The most effective marketing and promotional campaigns succeed because they capitalize upon the element of surprise that comes from providing the unexpected. More and more these days, simply reaching out to your customers on a personal level will elicit a sense of surprise that will differentiate your business in a very positive manner. When reaching out to your customers, one of your key objectives should be to subtly recruit them to assist in your attempts at bringing in new business. Here are a few ideas that might work for you:
- Encourage your customers to post online reviews that share their positive experiences at your park. In addition to TripAdvisor and Yelp, there are a number of review sites that are specific to campgrounds. Concentrate on the key players, but be careful not to offer incentives for positive reviews.

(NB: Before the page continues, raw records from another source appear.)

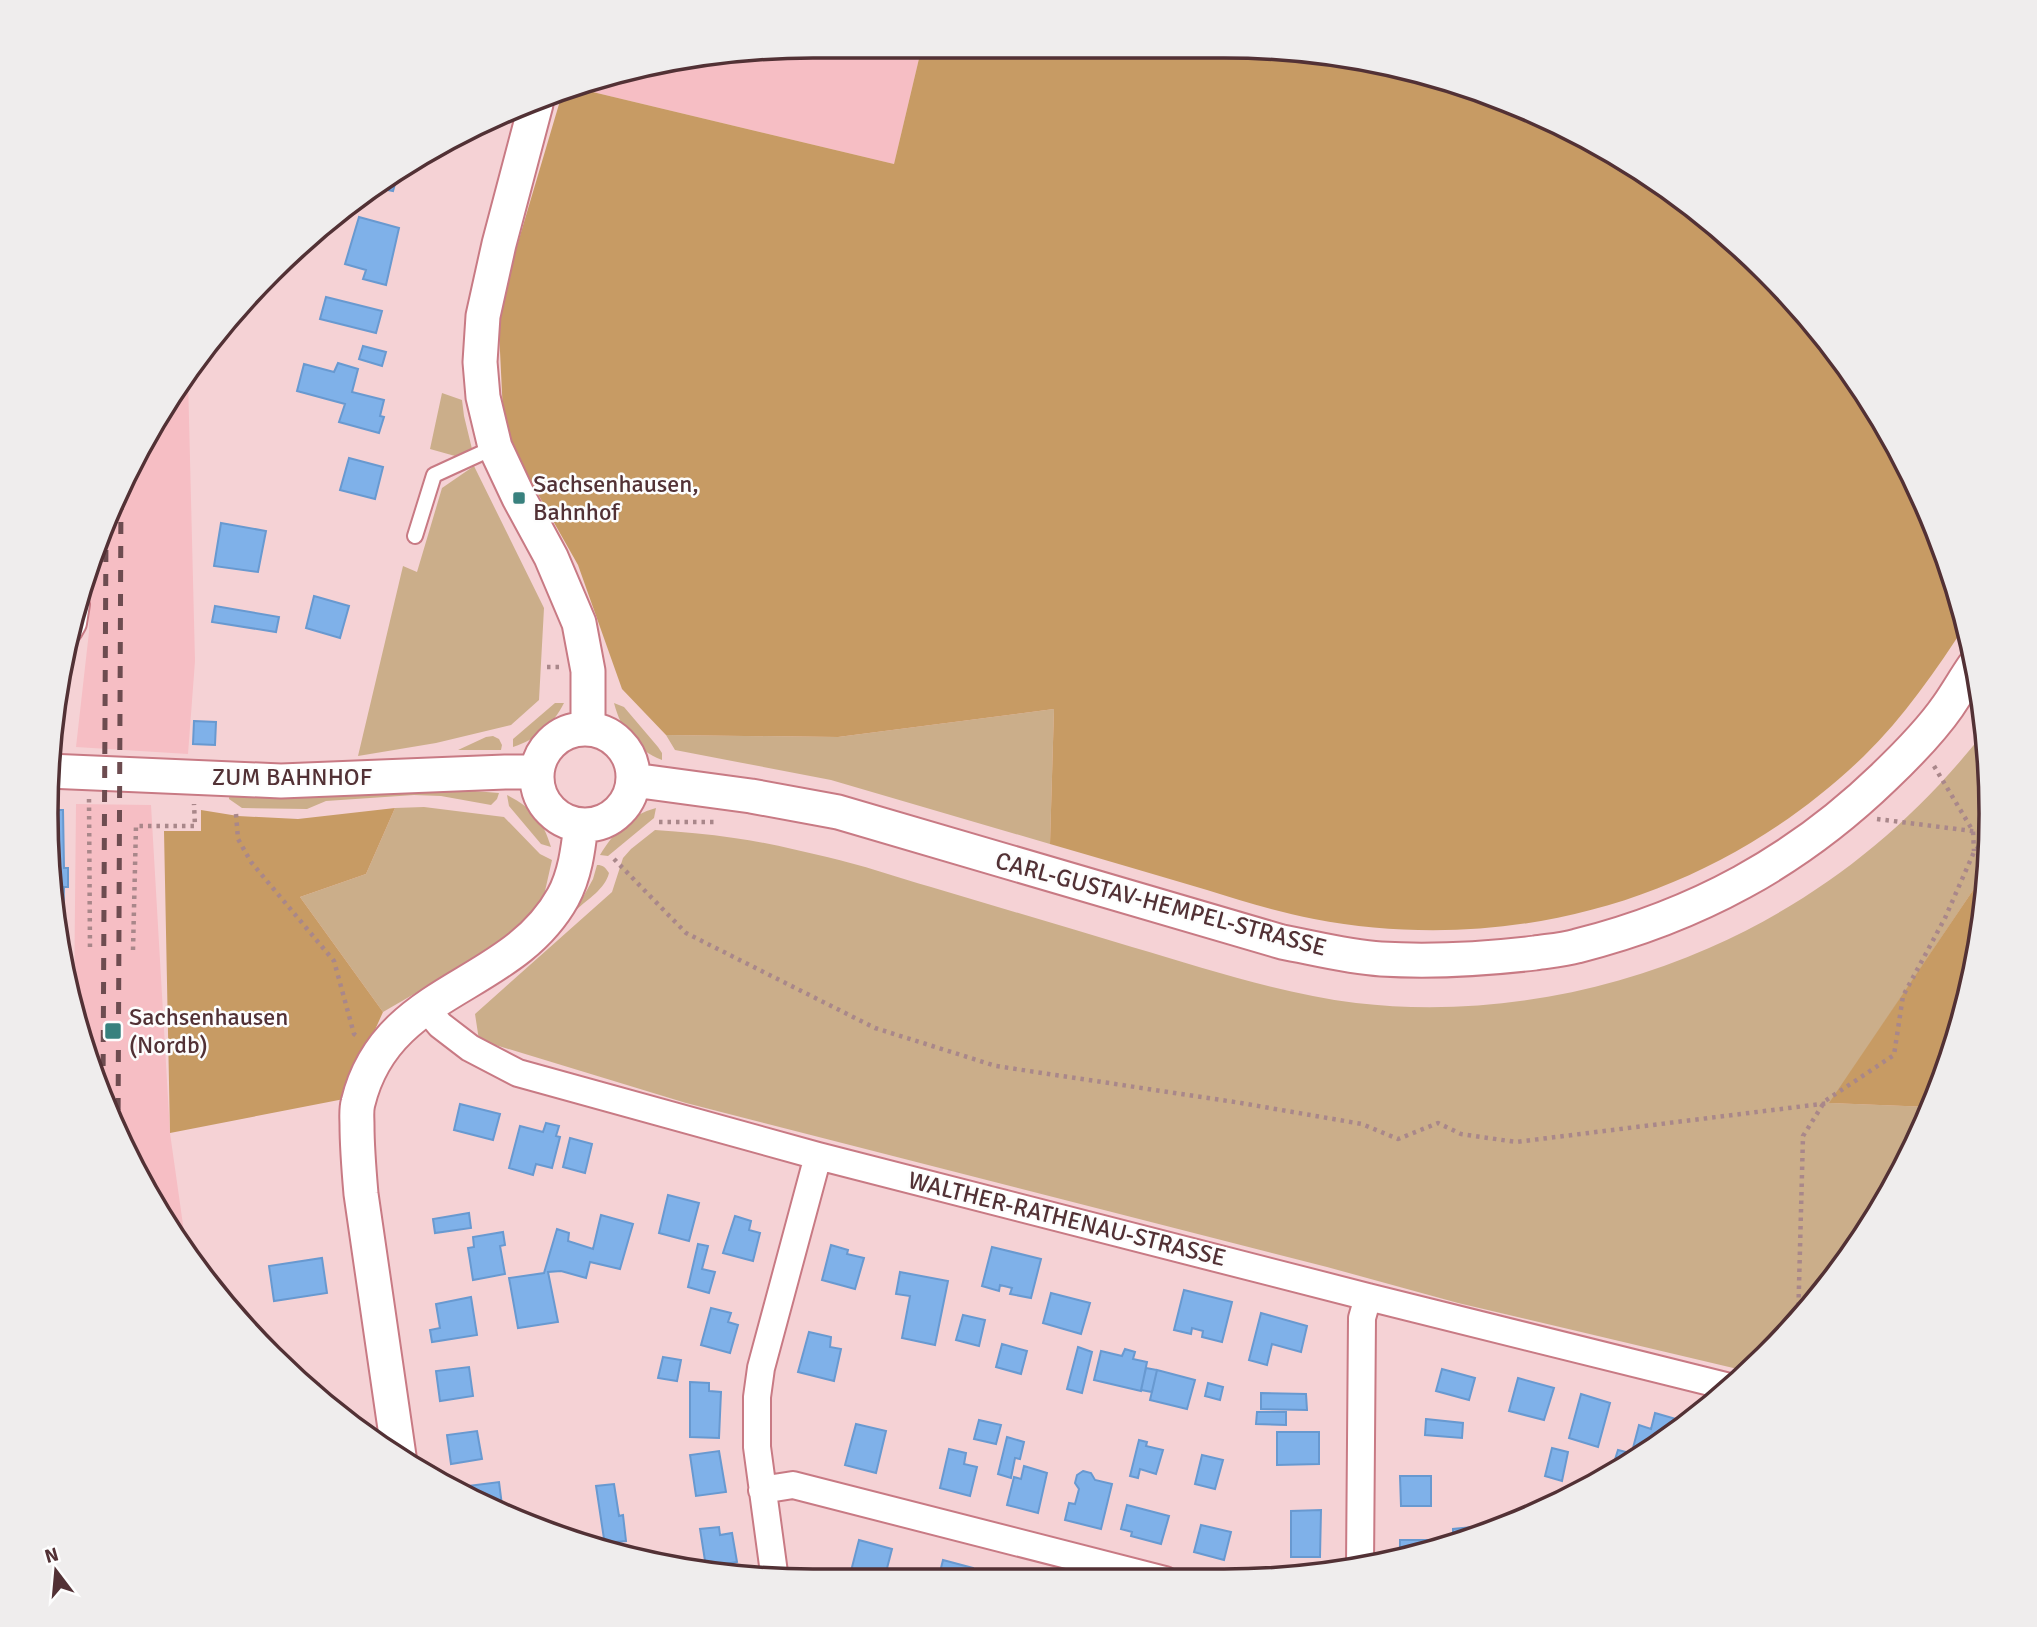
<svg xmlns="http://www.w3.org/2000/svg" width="2037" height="1627" viewBox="0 0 2037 1627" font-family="Signika,sans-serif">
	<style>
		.built { fill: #f6bec4 }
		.green { fill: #cbae8a }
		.forest { fill: #c79b64 }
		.building { fill: #7fb1e9; stroke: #6899d0; stroke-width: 2 }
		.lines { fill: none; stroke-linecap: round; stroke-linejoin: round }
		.service-casing { stroke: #c87a84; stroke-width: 18 }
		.minor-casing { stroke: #c87a84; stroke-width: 30 }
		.tertiary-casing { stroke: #c87a84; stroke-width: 37 }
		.path { stroke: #a9878a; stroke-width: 4.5; stroke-dasharray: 3.5 5; stroke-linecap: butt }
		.service { stroke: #fff; stroke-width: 14 }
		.minor { stroke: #fff; stroke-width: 26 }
		.tertiary { stroke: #fff; stroke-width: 33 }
		.rail { stroke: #6d4c50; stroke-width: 5; stroke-dasharray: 12 12; stroke-linecap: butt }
		.poi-dot { fill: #38817e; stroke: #fdfdfd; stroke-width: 2.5 }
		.labels { text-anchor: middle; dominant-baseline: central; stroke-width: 5; stroke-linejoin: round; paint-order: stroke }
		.poi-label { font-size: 24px; fill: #523135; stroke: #fdfdfd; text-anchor: start }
		.street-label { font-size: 24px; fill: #523135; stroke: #fdfdfd }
		.rim { fill: none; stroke: #523135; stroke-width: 3.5 }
	</style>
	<rect width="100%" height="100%" fill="#f5d2d5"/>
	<path class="built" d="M813 46H922L894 164 576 88 615 72Z
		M188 378 195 661 188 754 76 747 89 632V572L149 429Z
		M76 804 151 805 170 1133 187 1253 125 1154 74 1005Z"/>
	<path class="green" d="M442 393 462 400 464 416 472 449 455 456 430 449Z
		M474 466 544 608 539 700 511 725 436 743 358 756 403 566 417 572 442 488Z
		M555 703H564C552 726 537 739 513 747V739Z
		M614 703 624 707 658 747 662 753V760C636 750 621 730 614 703Z
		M1054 709 1050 844 831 780 675 750 666 735 838 737Z
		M1985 731 1990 763 1986 871 1830 1103 1930 1107 1889 1197 1801 1320 1746 1371 1458 1303 1327 1267 686 1103 479 1040 475 1014 612 892 623 858 631 849 655 830C682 832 708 834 734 838 765 842 796 850 827 857 862 865 896 877 931 887 998 907 1065 927 1132 947 1205 968 1280 994 1356 1003 1475 1017 1600 996 1709 948 1820 899 1910 827 1985 731Z
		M493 736 499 739 502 745 501 750H458L486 737Z
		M424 787 499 793 497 799 491 805 441 796 414 795 326 801 307 809 242 808 229 799 230 789Z
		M507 795C532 808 543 820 551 847L541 844 509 806Z
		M424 807 504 817 540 854 552 860 543 900 511 938 383 1012 300 897 366 874 395 808Z
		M656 808 654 818 608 856 600 855C614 832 630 815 656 808Z
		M597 865C603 865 605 867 609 873 605 889 588 899 576 910L593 879Z"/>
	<path class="forest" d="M922 46 1274 47 1374 60 1517 104 1650 175 1730 236 1833 346 1912 473 1965 614 1967 623C1936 670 1904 717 1864 756 1717 898 1514 957 1314 919 1278 912 1242 901 1207 890 1155 875 1103 859 1050 844L1054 709 838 737 666 735 622 689 578 565 504 434 498 310 562 94 576 88 894 164Z
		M395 808 366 874 300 897 383 1012 344 1099 170 1133 164 831H201V810L238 816 298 819Z
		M1986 871 1985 913 1951 1060 1930 1107 1829 1103Z"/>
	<path class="building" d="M398 173 393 191 378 188Z
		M359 217 399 228 386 285 363 279 366 270 345 264Z
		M326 297 382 311 376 333 320 319Z
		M363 346 386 352 382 366 359 359Z
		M338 363 358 369 352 392 384 400 380 416 384 417 379 433 339 422 345 404 297 391 304 364 334 372Z
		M349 458 383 467 375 499 340 490Z
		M221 523 266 531 258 572 214 566Z
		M314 596 349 606 340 638 306 628Z
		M215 606 279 617 276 632 212 622Z
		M194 721 216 722 215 745 193 744Z
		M50 807 56 810H63L64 868H68V887H64L63 926 58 927Z
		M460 1104 500 1114 493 1140 454 1130Z
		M546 1123 559 1126 556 1136 560 1137 552 1168 536 1164 533 1175 509 1168 520 1126 543 1132Z
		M570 1138 592 1144 585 1173 563 1167Z
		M668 1195 699 1203 689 1241 659 1233Z
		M469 1213 471 1228 435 1233 433 1219Z
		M601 1215 633 1224 620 1269 590 1262 586 1278 561 1271 548 1272 558 1322 518 1328 509 1278 544 1273 557 1229 569 1233 568 1241 593 1249Z
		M735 1216 751 1221 749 1230 760 1233 753 1261 723 1253Z
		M503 1232 505 1245 500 1246 505 1274 473 1280 468 1248 474 1247 473 1237Z
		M698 1244 708 1246 702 1269 715 1272 709 1293 688 1287Z
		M831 1245 848 1250 847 1254 864 1258 855 1289 822 1280Z
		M992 1247 1041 1259 1031 1298 1010 1294 1012 1288 1000 1285 999 1291 982 1286Z
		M322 1258 327 1293 274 1301 269 1266Z
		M900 1272 948 1281 935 1345 902 1338 910 1296 896 1294Z
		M1184 1290 1232 1302 1222 1342 1202 1337 1203 1331 1192 1328 1191 1334 1174 1330Z
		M1051 1293 1090 1303 1081 1334 1043 1323Z
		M471 1297 477 1335 432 1342 430 1330 440 1328 436 1304Z
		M711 1308 731 1313 728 1322 738 1325 730 1353 701 1345Z
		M1261 1313 1307 1326 1301 1352 1272 1344 1267 1365 1249 1360Z
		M963 1315 985 1320 979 1346 956 1340Z
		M809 1332 831 1337 830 1347 841 1349 834 1381 798 1372Z
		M1002 1344 1027 1351 1021 1374 996 1367Z
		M1078 1347 1092 1352 1082 1393 1067 1389Z
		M1125 1349 1135 1352 1133 1359 1147 1362 1141 1391 1094 1380 1101 1351 1122 1356Z
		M663 1357 681 1360 677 1381 658 1378Z
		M469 1367 473 1396 440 1401 436 1371Z
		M1146 1368 1157 1370 1152 1392 1141 1390Z
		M1442 1369 1475 1378 1469 1400 1436 1391Z
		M1157 1370 1195 1380 1187 1409 1150 1400Z
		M1518 1378 1554 1388 1544 1420 1509 1411Z
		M690 1382 709 1383V1391L721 1392 719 1438 690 1437Z
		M1208 1383 1223 1387 1220 1400 1205 1396Z
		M319 1384 321 1397 326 1400V1403L309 1386Z
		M1261 1393 1306 1394 1307 1410 1261 1409Z
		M1581 1394 1610 1403 1598 1447 1569 1438Z
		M1257 1412H1286V1425L1256 1424Z
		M1655 1413 1690 1423 1645 1451 1633 1448 1639 1425 1651 1429Z
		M1426 1419 1463 1423 1462 1438 1425 1435Z
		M979 1420 1001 1425 996 1444 974 1439Z
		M856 1424 886 1431 876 1473 845 1465Z
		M477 1431 482 1459 451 1464 447 1435Z
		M1277 1432H1319V1464L1277 1465Z
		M1007 1437 1024 1442 1020 1459 1015 1458 1011 1478 998 1474Z
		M1139 1440 1147 1442 1146 1446 1163 1450 1156 1474 1140 1469 1138 1478 1130 1476Z
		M1552 1448 1568 1452 1562 1481 1545 1476Z
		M949 1449 966 1453 964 1464 977 1467 970 1496 940 1488Z
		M1618 1450 1630 1453 1628 1462 1611 1472Z
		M719 1451 726 1492 696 1496 690 1455Z
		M1202 1455 1223 1460 1215 1489 1195 1484Z
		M1024 1466 1047 1473 1038 1513 1007 1505 1014 1477 1021 1479Z
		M1083 1471 1091 1473 1095 1480 1112 1484 1101 1529 1065 1520 1069 1503 1075 1504 1079 1489 1075 1483 1077 1475Z
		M1400 1476H1431V1506H1401Z
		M499 1482 503 1513 474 1502 453 1488Z
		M614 1484 619 1516 623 1515 626 1541 616 1542 618 1556 606 1552 596 1486Z
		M1127 1505 1169 1516 1161 1544 1131 1536 1132 1532 1121 1529Z
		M1321 1510 1320 1557H1291V1511Z
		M1201 1525 1231 1532 1224 1560 1194 1552Z
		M719 1527 720 1535 732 1533 737 1562 706 1567 700 1529Z
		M1472 1527V1531L1489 1530 1453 1544V1529Z
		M859 1540 892 1549 884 1580 851 1571Z
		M1400 1540H1430L1431 1552 1400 1559Z
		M943 1560 973 1568 970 1580H938Z"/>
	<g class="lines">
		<defs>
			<path id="service" d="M415 536 434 475 495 447"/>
			<path id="minor" d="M69 630 73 623 76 604
				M425 1007 440 1025 470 1048 518 1073 818 1156 1368 1297 1730 1387
				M762 1490 793 1485 1165 1580
				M1360 1566 1362 1318 1368 1297
				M775 1580 757 1447V1397L761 1368 818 1156"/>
			<path id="tertiary" d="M536 104 499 244 483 316 480 362 483 397 495 447 519 498 551 557 579 623 588 671V729
				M537 777a48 48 0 1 1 96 0a48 48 0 1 1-96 0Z
				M48 771 281 781 505 772H537
				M633 780 751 796 838 812 1282 942C1314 948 1348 957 1381 959 1433 962 1484 959 1535 953 1548 951 1563 950 1577 946 1696 916 1796 862 1884 777 1907 755 1930 732 1948 706 1957 693 1965 679 1974 666
				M399 1456 361 1194C359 1171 357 1148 357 1125 357 1118 356 1110 358 1103 386 986 511 991 563 897 575 875 578 850 581 825"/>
		</defs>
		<use href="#service" class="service-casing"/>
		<use href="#minor" class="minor-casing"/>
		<use href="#tertiary" class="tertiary-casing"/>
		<path class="path" d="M547 667H560
			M1934 766 1973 831 1974 851
			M89 799 90 950
			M236 814 238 839 251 862 334 961 354 1034 358 1037
			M1877 819 1988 833
			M659 822H717
			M614 859 686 933 875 1028 996 1066 1241 1103 1362 1124 1398 1139 1438 1123 1461 1134 1516 1142 1829 1103
			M133 950 136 826H195L194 804
			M1798 1323 1803 1136 1825 1101 1894 1055 1903 996 1945 918 1974 852 1987 837"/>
		<use href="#service" class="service"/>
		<use href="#minor" class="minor"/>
		<use href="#tertiary" class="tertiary"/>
		<path class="rail" d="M103 1090 106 531
			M118 1134 121 495"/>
	</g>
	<g class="poi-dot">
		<rect x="512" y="491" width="14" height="14" rx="3.5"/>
		<rect x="104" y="1022" width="18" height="18" rx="3.5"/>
	</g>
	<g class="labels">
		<g class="poi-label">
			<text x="533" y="484">Sachsenhausen,<tspan x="533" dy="28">Bahnhof</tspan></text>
			<text x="129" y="1017">Sachsenhausen<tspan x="129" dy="28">(Nordb)</tspan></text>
		</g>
		<g class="street-label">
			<text x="292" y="777">ZUM BAHNHOF</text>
			<text transform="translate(1161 904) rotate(15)">CARL-GUSTAV-HEMPEL-STRASSE</text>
			<text transform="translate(1067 1219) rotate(14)">WALTHER-RATHENAU-STRASSE</text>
		</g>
	</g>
	<path d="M0 0H2037V1627H0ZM813 58H1224A755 755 0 0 1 1979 813V814A755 755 0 0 1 1224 1569H813A755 755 0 0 1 58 814V813A755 755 0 0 1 813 58Z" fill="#efeded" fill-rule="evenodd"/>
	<path class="rim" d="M813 58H1224A755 755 0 0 1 1979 813V814A755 755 0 0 1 1224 1569H813A755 755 0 0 1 58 814V813A755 755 0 0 1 813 58Z"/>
	<g transform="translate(56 1571) rotate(344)" stroke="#fdfdfd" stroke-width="5" paint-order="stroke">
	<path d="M0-5L12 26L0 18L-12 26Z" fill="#523135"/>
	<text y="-10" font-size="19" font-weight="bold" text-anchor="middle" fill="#523135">N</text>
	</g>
</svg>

- One of our campground clients runs a “refer a friend” program, in which they provide coupons where campers may enter the contact information of a friend who has not previously camped at the park. If they make a reservation, both the new camper and the camper who provided the referral receive a $20.00 credit.
- Explore referral opportunities with complementary service providers. These might include local RV dealers, restaurants and other businesses in town, and campgrounds in other regions of the country. You may also want to include your vendors in these opportunities. Let the people who fill your propane tank, deliver your groceries, and service your equipment know that you are always looking for new campers. Printed literature – with or without a coupon incentive – works best in these instances.
- If you post something newsworthy (such as an upcoming event) on the social media, encourage people to share your post and spread the words with their friends.
- Consider adding a referral form to your website. This would also work more effectively if it included some sort of incentive (usually in the form of a discount) for both parties.
- Giving a referral yourself is sometimes the best way to get somebody else to return the favor. You know your seasonal campers, and many of them are likely to be small business owners. If somebody is looking for an electrician, an auto body repair expert, a computer geek, or even a new car, one of your campers is probably in that line of work. Refer them!
As always, the bottom line is that surprising people by doing something unique is the best way to get them to take notice. Then carry that personal relationship to the next level so that both parties will benefit.